═════ Exercise data ═════
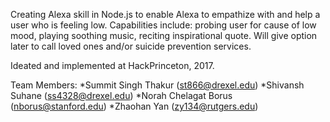 Creating Alexa skill in Node.js to enable Alexa to empathize with and help a user who is feeling low.
Capabilities include: probing user for cause of low mood, playing soothing music, reciting inspirational quote.
Will give option later to call loved ones and/or suicide prevention services.

Ideated and implemented at HackPrinceton, 2017.

Team Members:
*Summit Singh Thakur (st866@drexel.edu)
*Shivansh Suhane (ss4328@drexel.edu)
*Norah Chelagat Borus (nborus@stanford.edu)
*Zhaohan Yan (zy134@rutgers.edu)
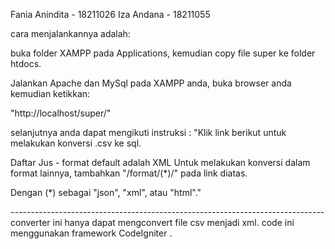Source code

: Fania Anindita - 18211026
Iza Andana - 18211055

cara menjalankannya adalah:

buka folder XAMPP pada Applications, kemudian copy file super ke folder htdocs.

Jalankan Apache dan MySql pada XAMPP anda, buka browser anda kemudian ketikkan:

"http://localhost/super/"

selanjutnya anda dapat mengikuti instruksi : "Klik link berikut untuk melakukan konversi .csv ke sql.

Daftar Jus - format default adalah XML Untuk melakukan konversi dalam format lainnya, tambahkan "/format/(*)/" pada link diatas.

Dengan (*) sebagai "json", "xml", atau "html"."

------------------------------------------------------------------------------ converter ini hanya dapat mengconvert file csv menjadi xml. code ini menggunakan framework CodeIgniter .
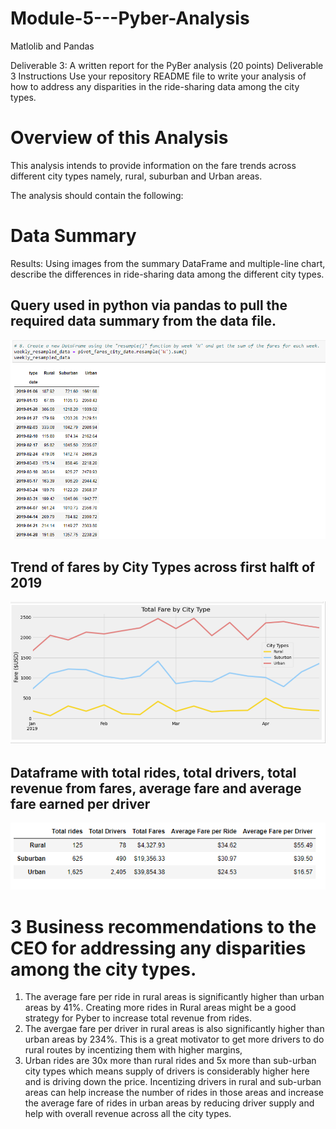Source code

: # Module-5---Pyber-Analysis
Matlolib and Pandas


Deliverable 3: A written report for the PyBer analysis (20 points)
Deliverable 3 Instructions
Use your repository README file to write your analysis of how to address any disparities in the ride-sharing data among the city types.

# Overview of this Analysis 

This analysis intends to provide information on the fare trends across different city types namely, rural, suburban and Urban areas. 

The analysis should contain the following:

# Data Summary 

Results: Using images from the summary DataFrame and multiple-line chart, describe the differences in ride-sharing data among the different city types.

## Query used in python via pandas to pull the required data summary from the data file. 
![](https://github.com/ishan9220/Module-5---Pyber-Analysis/blob/main/pandas%20data%20frame%20result.png)

## Trend of fares by City Types across first halft of 2019
![](https://github.com/ishan9220/Module-5---Pyber-Analysis/blob/main/Pyber%20Challenge.png)

## Dataframe with total rides, total drivers, total revenue from fares, average fare and average fare earned per driver
![](https://github.com/ishan9220/Module-5---Pyber-Analysis/blob/main/Fares%20results.png)

# 3 Business recommendations to the CEO for addressing any disparities among the city types.

1) The average fare per ride in rural areas is significantly higher than urban areas by 41%. Creating more rides in Rural areas might be a good strategy for Pyber to increase total revenue from rides. 
2) The avergae fare per driver in rural areas is also significantly higher than urban areas by 234%. This is a great motivator to get more drivers to do rural routes by incentizing them with higher margins, 
3) Urban rides are 30x more than rural rides and 5x more than sub-urban city types which means supply of drivers is considerably higher here and is driving down the price. Incentizing drivers in rural and sub-urban areas can help increase the number of rides in those areas and increase the average fare of rides in urban areas by reducing driver supply and help with overall revenue across all the city types. 




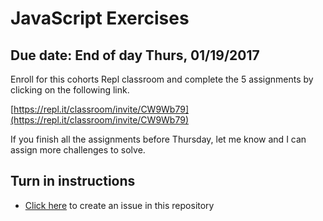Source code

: # JavaScript Exercises

## Due date: End of day Thurs, 01/19/2017

Enroll for this cohorts Repl classroom and complete the 5 assignments by clicking on the following link.

[https://repl.it/classroom/invite/CW9Wb79](https://repl.it/classroom/invite/CW9Wb79)

If you finish all the assignments before Thursday, let me know and I can assign more challenges to solve.

## Turn in instructions

* [Click here](https://www.github.com/OriginCodeAcademy/Cohort9/issues/new?title=01-JavaScriptExercises&body=1.%20How%20many%20of%20the%20exercises%20were%20you%20able%20to%20complete%3F%0A%0A2.%20Which%20was%20the%20most%20difficult%20exercise%20for%20you%20to%20complete%3F) to create an issue in this repository
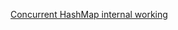 [Concurrent HashMap internal working](https://dzone.com/articles/how-concurrenthashmap-works-internally-in-java)
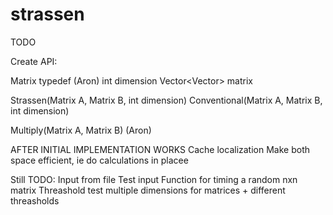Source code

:# strassen
TODO

Create API:

Matrix typedef (Aron)
    int dimension
    Vector<Vector<Int>> matrix

Strassen(Matrix A, Matrix B, int dimension)
Conventional(Matrix A, Matrix B, int dimension)

Multiply(Matrix A, Matrix B) (Aron)



AFTER INITIAL IMPLEMENTATION WORKS
Cache localization
Make both space efficient, ie do calculations in placee




Still TODO:
Input from file
	Test input
Function for timing a random nxn matrix
Threashold test multiple dimensions for matrices + different threasholds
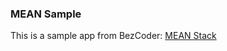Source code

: ### MEAN Sample
This is a sample app from BezCoder:
[MEAN Stack](git@github.com:hollowmatt/mean17.git)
═════
From the material above, copy each line that includes the word "classroom".

◆ Output for this task
Enroll for this cohorts Repl classroom and complete the 5 assignments by clicking on the following link.
[https://repl.it/classroom/invite/CW9Wb79](https://repl.it/classroom/invite/CW9Wb79)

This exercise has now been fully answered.